In the case of Gaussian probability paths there is an equivalence between score function and flow, meaning finding the minimizer of one is enough:
\[u_t^\text{target}(x) = (\beta_t^2 \frac{\dot{\alpha_t}}{\alpha_t} - \dot{\beta_t}\beta_t) \nabla \log p_t(x) + \frac{\dot{\alpha_t}}{\alpha_t} x\]In practice there may be differences to solving one minimization problem over another, as $s_t^\theta$ and $u_t^\theta$ are just approximations of the score function and flow field. Similarly, when doing inference there may be some advantages to using flow matching over score matching, or differences in the choice of $\sigma_t$ for simulating the SDE.
Interesting Connections
Score matching <-> Flow Matching
The most salient point I remember when I studied SDE was the connection between SDE (stochastic) and PDE (e.g. diffusion), and here that equivalence can be seen applied. The probability path in this case is the PDE, and the SDE of course is the $dX_t$ term above.
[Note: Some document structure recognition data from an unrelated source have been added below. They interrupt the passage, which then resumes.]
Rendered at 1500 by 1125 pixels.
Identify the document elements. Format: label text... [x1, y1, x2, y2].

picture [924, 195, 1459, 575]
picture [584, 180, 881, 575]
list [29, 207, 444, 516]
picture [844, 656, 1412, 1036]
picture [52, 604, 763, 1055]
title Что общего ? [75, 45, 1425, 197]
Although the course approaches teaching the SDE approach (score matching) as the extension, it’s good to remember that the early formulation of diffusion models is closer to the discretized SDE than the flow matching case. Flow matching is conceptually cleaner, and more robust so in pedagogy makes sense to introduce first. I’m still curious though, when does it make sense to choose to simulate the SDE vs the ODE in practice?
Langevin Dynamics <-> Score Matching
The special case where $p_t = p$ is held static is the case of Langevin dynamics. One way to sample from $p$ when one is able to calculate the score function is to sample from this SDE using MCMC
\[dX_t = \frac{\sigma_t^2}{2} \nabla \log p(X_t) dt + \sigma_t dW_t\]I wonder if it makes sense to freeze the flow term at some point to sample from some stationary distribution.
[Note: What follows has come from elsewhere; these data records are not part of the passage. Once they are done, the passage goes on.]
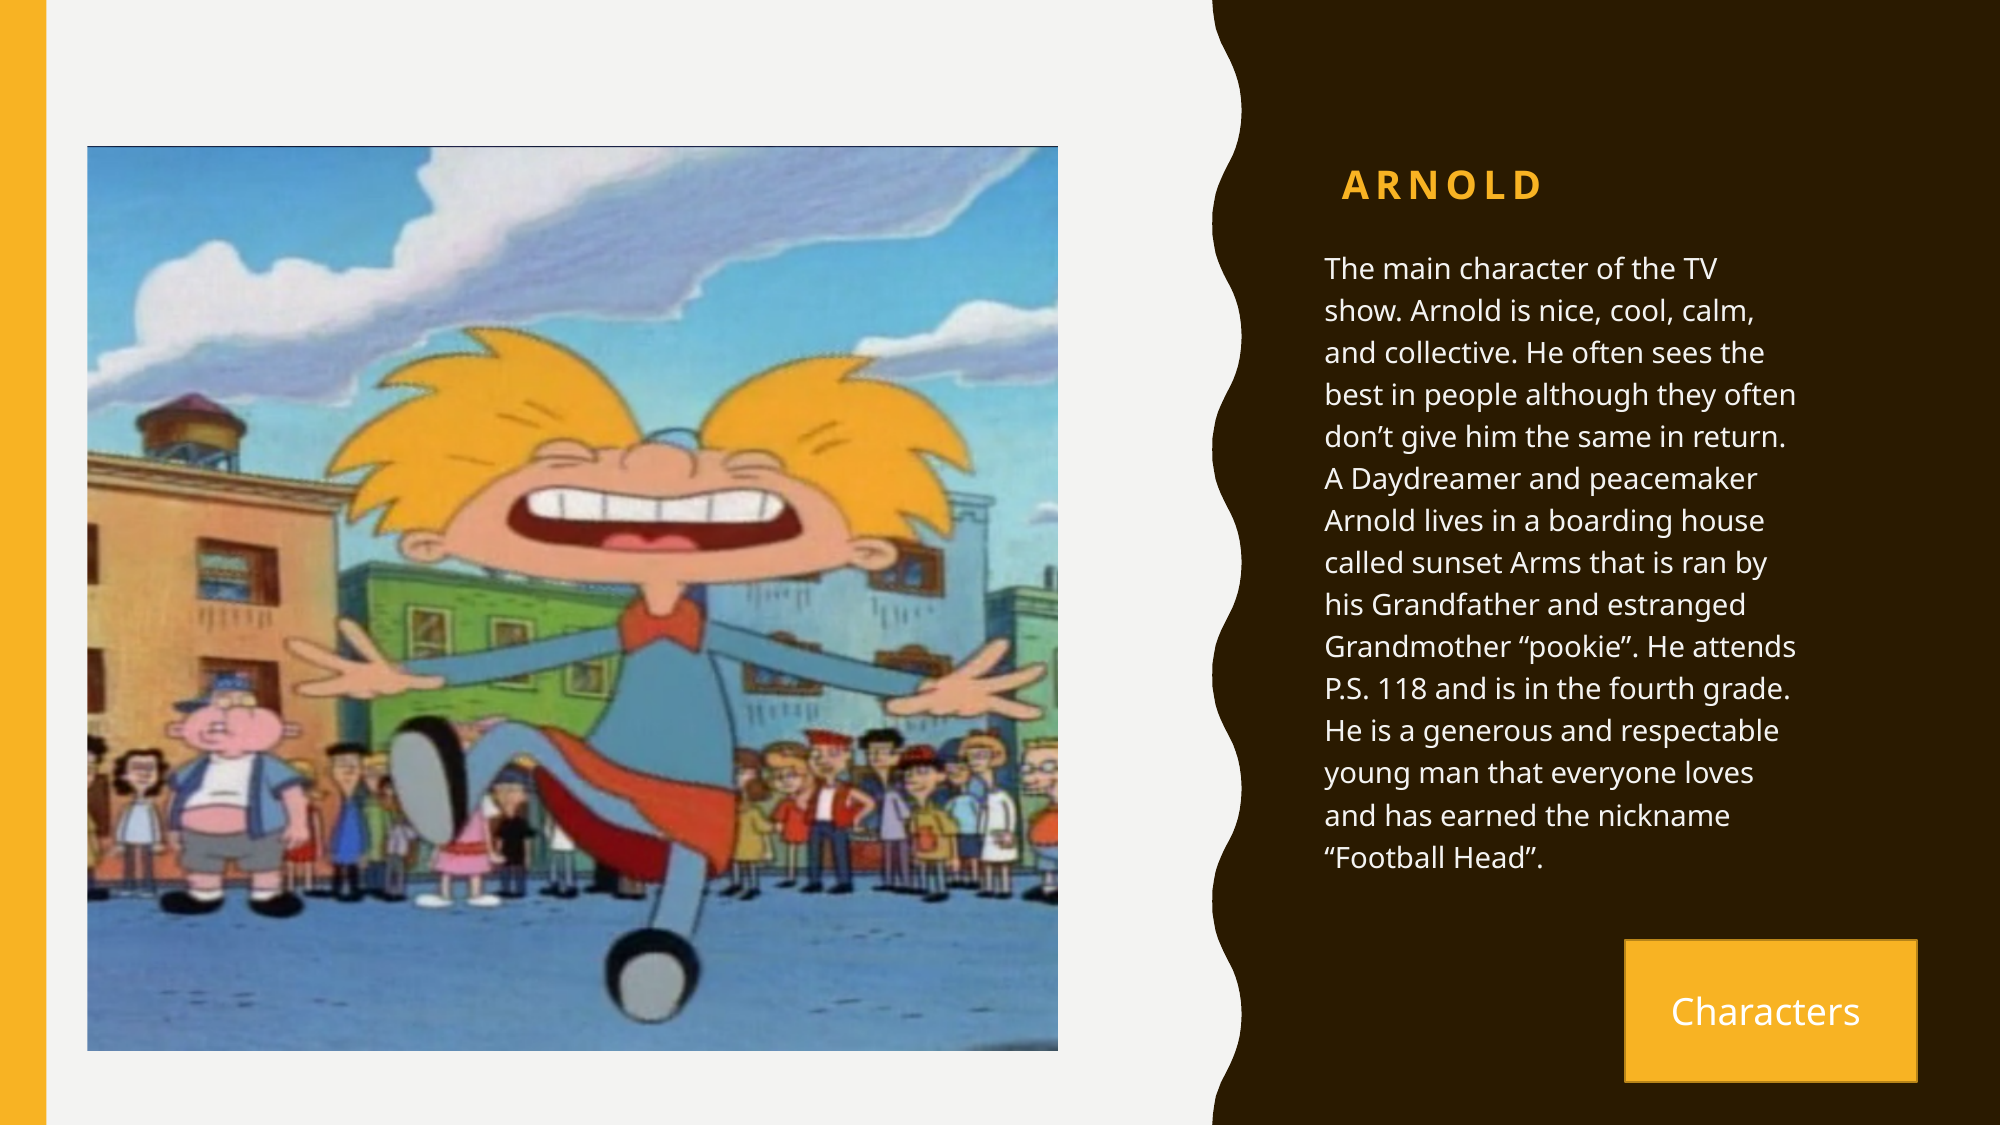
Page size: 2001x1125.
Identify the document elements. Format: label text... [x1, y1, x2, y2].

list The main character of the TV show. Arnold is nice, cool, calm, and collective. He often sees the best in people although they often don’t give him the same in return. A Daydreamer and peacemaker Arnold lives in a boarding house called sunset Arms that is ran by his Grandfather and estranged Grandmother “pookie”. He attends P.S. 118 and is in the fourth grade. He is a generous and respectable young man that everyone loves and has earned the nickname “Football Head”. [1309, 235, 1817, 919]
title Arnold [1326, 18, 1835, 215]
text_box Characters [1624, 939, 1918, 1083]
picture [87, 146, 1058, 1051]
Continuous Normalizing Flows <-> Flow Matching
One of my favorite papers from the late 201Xs is Neural Ordinary Differential Equations, which introduces a way to parameterize the solution to ODEs using some learned DNNs. The key contribution is to realize that neural networks can be used to approximate vector fields, which can be used to numerically simualte ODE solutions. Backpropagation can be done via adjoint sensitivity, where an augmented ODE is solved in reverse time to get gradients w.r.t some hidden state, as well as initial conditions and starting and stopping times of the ODE.
One of the applications for NODE presented in the paper is Continuous Normalizing Flows (CNF), where normalizing flows (basically a discrete, learned reversible map between data and latent space) is made continuous. It turns out that training CNF (and NODE in general) is quite different due to needing to also run an ODE solver during training. However, the same idea of having a neural network parameterize the vector field of a probability flow is the same idea in flow matching, even if the training objective is different (in CNF it’s maximum likelihood, in CNF it’s approximating the flow vector field).